The euro today was buffeted by a deluge of negative news headlines that soured investor sentiment towards the single currency and other riskier currencies. The news headlines included China’s denial of any progress in the trade war talks as well as the Italian budget standoff, which contributed to the EUR/USD currency pair’s massive decline.
The EUR/USD currency pair today fell from a high of 1.1344 to a 2-week low of 1.1290 and was on a downtrend at the time of writing.
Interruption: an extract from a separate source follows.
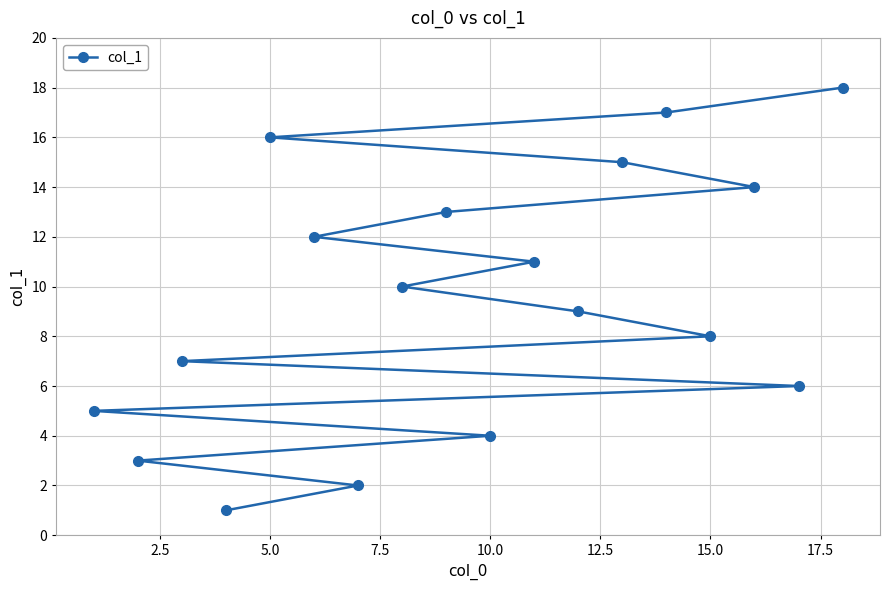

What is the sum of all values?

171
The currency pair opened today’s session in a tight consolidation range before heading lower due to the uncertainty relating to Brexit negotiations despite the recent progress. The pair was further weighed down by the standoff between Italy and the European Union regarding its budget despite the Italian government’s willingness to reduce its budget deficit. According to Italy’s Prime Minister Giuseppe Conte, budget discussions will begin on December 3. The pair plunged lower after news headlines emerged that China’s government was denying reports that any progress was made in the US-China trade talks, which dampened investors’ risk sentiment.
During the American session, President Donald Trump announced new tariffs on German cars, which eroded some of the gains made by the pair and drove its lower. This news report further soured investor sentiment towards riskier currencies, especially the euro.
The currency pair’s future performance is likely to be affected by geopolitical events and tomorrow’s US GDP data.
The EUR/USD currency pair was trading at 1.1291 as at 16:26 GMT having fallen from a high of 1.1344. The EUR/JPY currency pair was trading at 128.44 having dropped from a high of 128.85.